Stats: Sheriff’s Department staff stays busy

Local News

The numbers may be down, however, staff at the Faribault County Sheriff’s Department aren’t slowing down.

County authorities have 750 square miles to cover and each deputy drives an average 40,000 miles a year.

In 2019, Sheriff Mike Gormley, Chief Deputy Scott Adams and 10-full-time deputies responded to 8,539 calls.

That was slightly less than 2018’s total and about 1,100 fewer calls than the 9,600 tallied in 2017.

“We’ve been seeing an increase every year up to 2017,” says Adams. “We were busier last year, but it was a different type of being busy. We’re running our deputies ragged.”

Adams points out that more time is being spent on mental health and violent offender cases.

“When I first started in 1994, we probably had a couple mental health calls a year,” says Adams. “Last year, we had 89 and they generally take five to seven hours each.”

Four full-time dispatchers and part-timers handled nearly 21,000 calls last year, while jailers had slightly more than 700 inmate bookings.

Adams says dispatchers handled 410 fire calls and nearly 1,900 ambulance/first responder calls.
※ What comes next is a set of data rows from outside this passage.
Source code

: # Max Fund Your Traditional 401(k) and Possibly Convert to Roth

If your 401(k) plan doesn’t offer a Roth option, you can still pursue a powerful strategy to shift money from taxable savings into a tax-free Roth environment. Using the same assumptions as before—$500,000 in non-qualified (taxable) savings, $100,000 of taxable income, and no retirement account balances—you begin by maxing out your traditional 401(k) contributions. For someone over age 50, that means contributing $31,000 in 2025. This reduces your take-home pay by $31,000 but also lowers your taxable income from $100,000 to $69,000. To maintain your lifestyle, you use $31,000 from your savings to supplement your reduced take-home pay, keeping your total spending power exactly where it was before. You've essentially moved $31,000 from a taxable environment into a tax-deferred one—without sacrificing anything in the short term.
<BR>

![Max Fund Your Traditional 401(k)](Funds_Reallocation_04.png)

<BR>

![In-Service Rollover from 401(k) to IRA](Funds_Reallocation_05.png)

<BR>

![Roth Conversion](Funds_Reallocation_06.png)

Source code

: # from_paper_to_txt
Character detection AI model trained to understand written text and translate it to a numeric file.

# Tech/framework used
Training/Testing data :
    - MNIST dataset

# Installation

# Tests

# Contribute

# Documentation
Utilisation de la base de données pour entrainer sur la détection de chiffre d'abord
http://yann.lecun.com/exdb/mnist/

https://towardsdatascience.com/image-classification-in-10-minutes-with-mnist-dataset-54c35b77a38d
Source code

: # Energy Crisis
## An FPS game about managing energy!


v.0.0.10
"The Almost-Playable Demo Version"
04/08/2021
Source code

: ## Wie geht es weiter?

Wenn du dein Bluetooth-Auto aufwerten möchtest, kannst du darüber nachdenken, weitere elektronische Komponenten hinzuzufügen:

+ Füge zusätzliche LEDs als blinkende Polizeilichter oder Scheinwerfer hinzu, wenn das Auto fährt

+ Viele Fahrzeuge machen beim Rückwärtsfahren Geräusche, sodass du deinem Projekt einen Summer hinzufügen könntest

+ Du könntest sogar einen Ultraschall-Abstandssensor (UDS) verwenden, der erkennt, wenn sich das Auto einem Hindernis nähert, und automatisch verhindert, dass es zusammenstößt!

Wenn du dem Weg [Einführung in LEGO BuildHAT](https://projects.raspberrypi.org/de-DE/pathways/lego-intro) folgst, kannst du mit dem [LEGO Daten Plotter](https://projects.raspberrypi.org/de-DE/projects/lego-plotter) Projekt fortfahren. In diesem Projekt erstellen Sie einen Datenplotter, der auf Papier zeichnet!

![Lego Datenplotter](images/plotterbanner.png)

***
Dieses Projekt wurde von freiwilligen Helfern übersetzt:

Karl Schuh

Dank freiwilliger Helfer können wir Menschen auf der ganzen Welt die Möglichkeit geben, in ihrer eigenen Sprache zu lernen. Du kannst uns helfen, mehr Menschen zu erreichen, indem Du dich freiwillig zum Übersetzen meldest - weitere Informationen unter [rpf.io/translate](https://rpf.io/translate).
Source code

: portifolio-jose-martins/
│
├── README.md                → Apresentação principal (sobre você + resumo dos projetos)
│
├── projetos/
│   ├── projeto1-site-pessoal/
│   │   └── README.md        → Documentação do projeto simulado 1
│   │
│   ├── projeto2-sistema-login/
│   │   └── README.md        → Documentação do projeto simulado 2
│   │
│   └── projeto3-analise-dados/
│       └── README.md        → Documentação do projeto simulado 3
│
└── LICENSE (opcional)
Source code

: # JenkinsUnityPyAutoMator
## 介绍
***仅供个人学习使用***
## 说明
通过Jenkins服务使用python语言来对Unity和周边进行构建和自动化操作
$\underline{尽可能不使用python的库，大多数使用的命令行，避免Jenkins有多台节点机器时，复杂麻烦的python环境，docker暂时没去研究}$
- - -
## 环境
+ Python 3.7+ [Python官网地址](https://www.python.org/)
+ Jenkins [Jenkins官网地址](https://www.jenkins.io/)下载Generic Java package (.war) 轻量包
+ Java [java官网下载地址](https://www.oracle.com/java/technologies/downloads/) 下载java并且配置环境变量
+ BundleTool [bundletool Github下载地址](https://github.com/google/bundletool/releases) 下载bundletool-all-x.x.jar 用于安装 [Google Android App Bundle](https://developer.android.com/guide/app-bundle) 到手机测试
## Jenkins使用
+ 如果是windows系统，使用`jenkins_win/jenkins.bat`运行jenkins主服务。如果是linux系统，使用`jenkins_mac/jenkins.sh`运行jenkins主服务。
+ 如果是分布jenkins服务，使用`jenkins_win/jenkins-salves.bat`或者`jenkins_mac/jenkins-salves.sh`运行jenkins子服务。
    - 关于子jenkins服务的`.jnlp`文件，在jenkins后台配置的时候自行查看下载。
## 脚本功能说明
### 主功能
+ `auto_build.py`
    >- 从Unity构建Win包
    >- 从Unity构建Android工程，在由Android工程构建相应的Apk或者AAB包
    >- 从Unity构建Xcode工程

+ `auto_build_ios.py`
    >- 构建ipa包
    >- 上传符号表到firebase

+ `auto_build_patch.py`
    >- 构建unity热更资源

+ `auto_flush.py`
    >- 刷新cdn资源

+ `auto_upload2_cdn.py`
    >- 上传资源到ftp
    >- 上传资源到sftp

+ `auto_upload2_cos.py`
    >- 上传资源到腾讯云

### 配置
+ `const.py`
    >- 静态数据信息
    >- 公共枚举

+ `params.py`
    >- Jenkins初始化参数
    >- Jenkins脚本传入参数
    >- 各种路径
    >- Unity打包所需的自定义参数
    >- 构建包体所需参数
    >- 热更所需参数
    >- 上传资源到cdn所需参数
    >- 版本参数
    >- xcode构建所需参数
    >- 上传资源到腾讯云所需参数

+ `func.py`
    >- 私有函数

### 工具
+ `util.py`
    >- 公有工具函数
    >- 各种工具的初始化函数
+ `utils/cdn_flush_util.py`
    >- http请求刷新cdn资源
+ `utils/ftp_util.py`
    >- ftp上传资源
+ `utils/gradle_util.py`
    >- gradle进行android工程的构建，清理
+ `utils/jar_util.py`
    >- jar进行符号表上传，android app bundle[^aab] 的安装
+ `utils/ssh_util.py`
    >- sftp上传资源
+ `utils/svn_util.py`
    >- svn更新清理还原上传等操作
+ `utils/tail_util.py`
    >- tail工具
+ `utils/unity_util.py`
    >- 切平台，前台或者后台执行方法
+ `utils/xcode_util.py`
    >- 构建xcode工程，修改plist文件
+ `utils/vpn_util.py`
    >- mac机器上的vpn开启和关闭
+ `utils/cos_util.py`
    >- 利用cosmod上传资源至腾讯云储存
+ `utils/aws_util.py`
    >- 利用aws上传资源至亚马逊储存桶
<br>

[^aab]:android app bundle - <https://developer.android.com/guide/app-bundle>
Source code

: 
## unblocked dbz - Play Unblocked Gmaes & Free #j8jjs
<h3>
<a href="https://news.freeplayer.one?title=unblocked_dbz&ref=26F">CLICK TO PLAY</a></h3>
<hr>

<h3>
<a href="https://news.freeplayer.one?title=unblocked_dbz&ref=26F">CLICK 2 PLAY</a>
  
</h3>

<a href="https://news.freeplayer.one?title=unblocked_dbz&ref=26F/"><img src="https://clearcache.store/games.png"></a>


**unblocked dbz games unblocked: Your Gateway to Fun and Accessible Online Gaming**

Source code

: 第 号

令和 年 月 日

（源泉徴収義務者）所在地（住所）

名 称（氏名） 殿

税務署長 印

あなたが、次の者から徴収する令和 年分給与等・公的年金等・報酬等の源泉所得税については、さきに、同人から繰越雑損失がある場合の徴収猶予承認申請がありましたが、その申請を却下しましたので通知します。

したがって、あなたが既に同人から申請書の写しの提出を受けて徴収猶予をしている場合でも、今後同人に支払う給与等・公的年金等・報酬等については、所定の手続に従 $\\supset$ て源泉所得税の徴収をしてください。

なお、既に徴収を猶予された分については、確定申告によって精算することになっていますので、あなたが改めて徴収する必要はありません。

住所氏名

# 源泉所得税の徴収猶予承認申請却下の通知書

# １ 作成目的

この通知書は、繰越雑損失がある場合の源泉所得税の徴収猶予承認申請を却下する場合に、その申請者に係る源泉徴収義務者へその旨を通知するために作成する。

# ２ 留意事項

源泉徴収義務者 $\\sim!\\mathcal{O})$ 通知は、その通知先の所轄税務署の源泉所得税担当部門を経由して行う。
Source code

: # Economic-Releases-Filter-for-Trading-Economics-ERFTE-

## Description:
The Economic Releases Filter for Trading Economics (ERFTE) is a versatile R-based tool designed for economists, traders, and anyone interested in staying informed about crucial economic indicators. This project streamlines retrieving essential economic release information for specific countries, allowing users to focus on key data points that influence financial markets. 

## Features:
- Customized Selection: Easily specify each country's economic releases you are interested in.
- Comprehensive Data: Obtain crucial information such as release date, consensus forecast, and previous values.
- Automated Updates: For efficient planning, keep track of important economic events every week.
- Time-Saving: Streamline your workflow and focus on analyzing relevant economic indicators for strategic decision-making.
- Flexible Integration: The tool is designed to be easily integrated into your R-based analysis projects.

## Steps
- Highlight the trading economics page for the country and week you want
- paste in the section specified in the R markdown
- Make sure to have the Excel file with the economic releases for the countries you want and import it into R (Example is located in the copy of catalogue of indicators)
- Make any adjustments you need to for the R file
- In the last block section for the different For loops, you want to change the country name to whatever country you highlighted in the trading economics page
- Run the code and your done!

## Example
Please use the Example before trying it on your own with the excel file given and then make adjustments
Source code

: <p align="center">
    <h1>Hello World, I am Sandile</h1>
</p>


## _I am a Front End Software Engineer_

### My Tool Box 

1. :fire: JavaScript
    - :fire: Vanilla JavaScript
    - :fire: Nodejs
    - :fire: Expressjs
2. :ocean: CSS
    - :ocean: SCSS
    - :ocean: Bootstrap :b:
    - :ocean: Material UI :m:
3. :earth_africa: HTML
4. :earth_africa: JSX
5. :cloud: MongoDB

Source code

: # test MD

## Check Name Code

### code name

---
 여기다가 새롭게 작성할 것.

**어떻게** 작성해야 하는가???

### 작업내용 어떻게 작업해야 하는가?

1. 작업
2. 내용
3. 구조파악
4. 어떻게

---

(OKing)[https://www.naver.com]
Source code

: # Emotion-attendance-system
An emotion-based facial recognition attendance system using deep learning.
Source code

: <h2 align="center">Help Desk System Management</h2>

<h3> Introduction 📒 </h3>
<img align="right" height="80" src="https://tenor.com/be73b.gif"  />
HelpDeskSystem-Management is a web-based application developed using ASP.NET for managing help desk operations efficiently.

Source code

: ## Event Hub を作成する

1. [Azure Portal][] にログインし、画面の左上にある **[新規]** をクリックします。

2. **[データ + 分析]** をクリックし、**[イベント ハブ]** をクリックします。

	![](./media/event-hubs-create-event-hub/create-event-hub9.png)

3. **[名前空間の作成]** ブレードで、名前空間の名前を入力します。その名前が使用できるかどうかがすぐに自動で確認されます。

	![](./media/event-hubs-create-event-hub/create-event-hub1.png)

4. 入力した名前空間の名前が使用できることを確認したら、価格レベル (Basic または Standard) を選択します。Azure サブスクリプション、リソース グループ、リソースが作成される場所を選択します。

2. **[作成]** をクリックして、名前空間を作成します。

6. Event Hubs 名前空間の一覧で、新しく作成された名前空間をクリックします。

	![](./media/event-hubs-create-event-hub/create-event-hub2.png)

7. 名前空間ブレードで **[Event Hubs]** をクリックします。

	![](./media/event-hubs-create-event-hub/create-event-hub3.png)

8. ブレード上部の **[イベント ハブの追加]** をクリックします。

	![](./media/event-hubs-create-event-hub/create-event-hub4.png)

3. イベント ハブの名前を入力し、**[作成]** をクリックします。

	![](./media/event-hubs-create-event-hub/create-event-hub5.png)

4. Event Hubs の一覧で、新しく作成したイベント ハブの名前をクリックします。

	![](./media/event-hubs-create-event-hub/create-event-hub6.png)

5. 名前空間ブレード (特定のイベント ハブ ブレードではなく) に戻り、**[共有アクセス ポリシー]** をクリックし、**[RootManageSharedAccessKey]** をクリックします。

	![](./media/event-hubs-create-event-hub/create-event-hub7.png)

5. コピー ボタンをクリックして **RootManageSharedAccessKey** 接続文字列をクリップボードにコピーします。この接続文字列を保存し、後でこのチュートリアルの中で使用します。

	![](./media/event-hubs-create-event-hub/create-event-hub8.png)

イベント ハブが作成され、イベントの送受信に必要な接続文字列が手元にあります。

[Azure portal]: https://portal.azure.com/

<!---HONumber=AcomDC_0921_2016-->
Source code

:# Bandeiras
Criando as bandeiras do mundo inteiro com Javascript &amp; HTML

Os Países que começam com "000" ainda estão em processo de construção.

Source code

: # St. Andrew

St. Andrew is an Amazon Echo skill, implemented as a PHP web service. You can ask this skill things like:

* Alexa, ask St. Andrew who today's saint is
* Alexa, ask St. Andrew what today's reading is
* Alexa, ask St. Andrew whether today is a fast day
He says there also were 578 wireless 911 hang-up calls and 48 911 hang-up calls that deputies had to check out.

Housing inmates has proven to be quite profitable and generated extra income for the Sheriff’s Department coffers.

Adams says other counties paid $150,685 to keep their prisoners at the jail. In addition, the department made $25,000 from pop and candy sales and $18,000 from phone cards.

“We buy items for the jail and deputies from the money,” he says. “A lot of our office computers has come out of that money.”

Of the 121 vehicle accidents last year, four resulted in fatalities. That’s well below the double-digit number recorded in 2015.

“That year we had an average of one-and-half fatalities a month. I don’t ever want to see that again,” says Adams. “A good share of them was for lack of seat belt use.”

Contrary to popular belief, Adams says that deputies aren’t stalking bars at closing time to write DWI citations.

He says “public education” is a huge reason for why there were 28 driving under the influence tickets issued last year.